> [Exercise instructions]:
Pull out each line of the listing that contains the string "person".

Collection entries:

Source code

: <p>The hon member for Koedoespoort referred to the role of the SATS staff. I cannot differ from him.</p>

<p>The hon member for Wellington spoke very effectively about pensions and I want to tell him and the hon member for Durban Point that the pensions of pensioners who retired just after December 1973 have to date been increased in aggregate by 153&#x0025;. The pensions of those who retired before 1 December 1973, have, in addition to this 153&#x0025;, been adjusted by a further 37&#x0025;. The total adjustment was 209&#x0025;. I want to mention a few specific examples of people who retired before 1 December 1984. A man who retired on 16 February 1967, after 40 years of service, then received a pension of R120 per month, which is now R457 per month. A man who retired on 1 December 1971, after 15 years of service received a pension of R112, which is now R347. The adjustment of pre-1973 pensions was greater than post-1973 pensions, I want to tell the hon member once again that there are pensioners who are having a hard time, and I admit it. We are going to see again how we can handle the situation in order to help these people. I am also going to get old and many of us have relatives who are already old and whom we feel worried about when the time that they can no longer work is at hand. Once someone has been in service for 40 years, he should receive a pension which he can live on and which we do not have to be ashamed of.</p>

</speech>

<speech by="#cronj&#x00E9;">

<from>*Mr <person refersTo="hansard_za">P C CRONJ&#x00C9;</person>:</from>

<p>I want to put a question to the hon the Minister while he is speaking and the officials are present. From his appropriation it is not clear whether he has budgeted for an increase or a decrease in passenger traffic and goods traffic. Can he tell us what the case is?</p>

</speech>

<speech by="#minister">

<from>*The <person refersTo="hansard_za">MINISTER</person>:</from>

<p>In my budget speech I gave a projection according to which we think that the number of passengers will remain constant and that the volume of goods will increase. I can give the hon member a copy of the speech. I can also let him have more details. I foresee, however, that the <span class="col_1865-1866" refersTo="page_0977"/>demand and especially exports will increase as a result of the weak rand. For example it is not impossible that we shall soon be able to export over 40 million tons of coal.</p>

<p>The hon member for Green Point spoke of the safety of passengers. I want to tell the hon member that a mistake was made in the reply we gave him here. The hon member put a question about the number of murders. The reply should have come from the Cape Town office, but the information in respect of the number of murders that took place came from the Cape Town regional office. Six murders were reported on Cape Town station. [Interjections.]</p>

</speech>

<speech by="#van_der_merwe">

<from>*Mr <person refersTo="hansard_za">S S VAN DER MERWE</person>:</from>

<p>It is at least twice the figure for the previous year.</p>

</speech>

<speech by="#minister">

> [Written solution]:
<from>*Mr <person refersTo="hansard_za">P C CRONJ&#x00C9;</person>:</from>
<from>*The <person refersTo="hansard_za">MINISTER</person>:</from>
<from>*Mr <person refersTo="hansard_za">S S VAN DER MERWE</person>:</from>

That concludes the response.